Он все время ощущал себя черным гусаром, носил черные галифе и высокие щегольские сапоги. Постоянно смотрел вниз на свои ноги, но не потому, что любовался начищенными голенищами и отлично сшитыми галифе, а из-за того, что был чрезвычайно близорук и боялся споткнуться. Под конец жизни, как рассказывала мне его вдова, он совсем ослеп. Как он мог стать гусаром, непонятно, но все ж таки это был факт. И напевал он себе под нос известную в то время песенку: «Марш вперед, всегда вперед, черные гусары», — и этим поднимал себе настроение, в чем нуждался, ибо был он великий пессимист и всегда видел впереди только худшее из возможного.

Впрочем, он писал стихи и этим утешался. Поэзия была его единственным стимулом к жизни. С ним было просто беседовать. Иногда только в середине разговора прорывалось: «А там чуть подняв занавеску…» или «лишь пара голубеньких глаз…» Но нить разговора он не терял. Загадочный человек. И почему он попал к Колчаку? Я стеснялся его об этом спросить. Лошадей он любил, по лошадям скучал.

Эдуард Карлович Розенберг

Моим самым большим и, пожалуй, единственным настоящим другом был Эдуард Карлович Розенберг. Самый жизнерадостный и веселый человек, которого я только знал.
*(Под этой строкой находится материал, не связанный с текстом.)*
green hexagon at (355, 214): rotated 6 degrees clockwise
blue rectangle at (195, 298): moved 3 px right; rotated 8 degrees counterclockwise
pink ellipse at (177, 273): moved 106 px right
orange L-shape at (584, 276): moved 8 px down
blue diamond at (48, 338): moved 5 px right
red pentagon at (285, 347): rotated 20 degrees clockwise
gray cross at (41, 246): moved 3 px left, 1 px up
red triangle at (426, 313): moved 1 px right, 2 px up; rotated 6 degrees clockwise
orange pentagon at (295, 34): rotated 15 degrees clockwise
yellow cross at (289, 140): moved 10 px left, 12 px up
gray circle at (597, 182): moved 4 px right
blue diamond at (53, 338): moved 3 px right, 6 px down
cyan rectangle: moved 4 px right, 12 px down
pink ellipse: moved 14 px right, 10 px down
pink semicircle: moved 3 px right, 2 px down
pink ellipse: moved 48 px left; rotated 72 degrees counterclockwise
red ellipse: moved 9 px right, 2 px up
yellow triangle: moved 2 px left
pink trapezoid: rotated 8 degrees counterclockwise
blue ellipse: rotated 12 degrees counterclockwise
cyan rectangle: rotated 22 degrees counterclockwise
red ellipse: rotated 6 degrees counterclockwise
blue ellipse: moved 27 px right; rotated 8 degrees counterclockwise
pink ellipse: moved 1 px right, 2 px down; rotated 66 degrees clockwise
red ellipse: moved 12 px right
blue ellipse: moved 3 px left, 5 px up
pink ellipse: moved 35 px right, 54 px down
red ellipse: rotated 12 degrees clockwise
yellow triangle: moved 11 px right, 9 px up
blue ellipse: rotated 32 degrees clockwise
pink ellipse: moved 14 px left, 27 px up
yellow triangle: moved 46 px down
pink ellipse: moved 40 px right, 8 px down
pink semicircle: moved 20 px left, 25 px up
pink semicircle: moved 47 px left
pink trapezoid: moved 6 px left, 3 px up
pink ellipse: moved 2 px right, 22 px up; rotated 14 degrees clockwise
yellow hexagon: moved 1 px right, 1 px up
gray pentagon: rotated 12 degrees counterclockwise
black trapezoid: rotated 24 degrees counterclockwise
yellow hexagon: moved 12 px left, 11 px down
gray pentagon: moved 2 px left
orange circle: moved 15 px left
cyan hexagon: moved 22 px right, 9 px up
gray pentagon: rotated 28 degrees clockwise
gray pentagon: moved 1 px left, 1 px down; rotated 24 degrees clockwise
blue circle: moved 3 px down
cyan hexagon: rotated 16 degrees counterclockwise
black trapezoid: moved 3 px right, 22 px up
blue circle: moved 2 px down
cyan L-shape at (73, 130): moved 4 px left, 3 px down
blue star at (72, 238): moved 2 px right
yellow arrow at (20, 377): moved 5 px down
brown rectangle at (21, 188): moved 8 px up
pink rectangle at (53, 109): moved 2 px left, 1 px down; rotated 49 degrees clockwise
Он был среднего роста с большой головой и большими ступнями ног, на которых помню как характерную деталь остроносые туфли модного в 20-х гг. фасона «джимми». Само собой разумеется, этих туфель не было в лагере, но в чем он там ходил — не помню (я запоминаю только характерное). А на большой голове с большим умным лбом лицо излучало с трудом сдерживаемую улыбку. Он улыбался не только губами, но всем лицом, а губы он, напротив, сдерживал, чтобы унять улыбку, и было такое впечатление, что он улыбается с набитым ртом — набитым смехом, готовым прорваться. Он был великим мистификатором, создателем нашей второй жизни в Космической Академии — с гимном, гербами, тросточками, штрипками на брюках, совместными прогулками, культом пушкинского Лицея. Один из наших «конференц-залов» и помещался на Лицейской улице, а обещать друг другу вечную дружбу мы ходили на Парнас в Александровском парке в Царском Селе, где у нас был на самой вершине заветный пень столетнего дуба. Он изучал самостоятельно латынь и греческий (ему помогал Андрюха Миханьков), легко знакомился, легко переносил тяготы своей неустроенной жизни, а тягот у него было много, и наиболее тяжелая — нараставшая глухота. Глухота! — это ему-то с его общительностью!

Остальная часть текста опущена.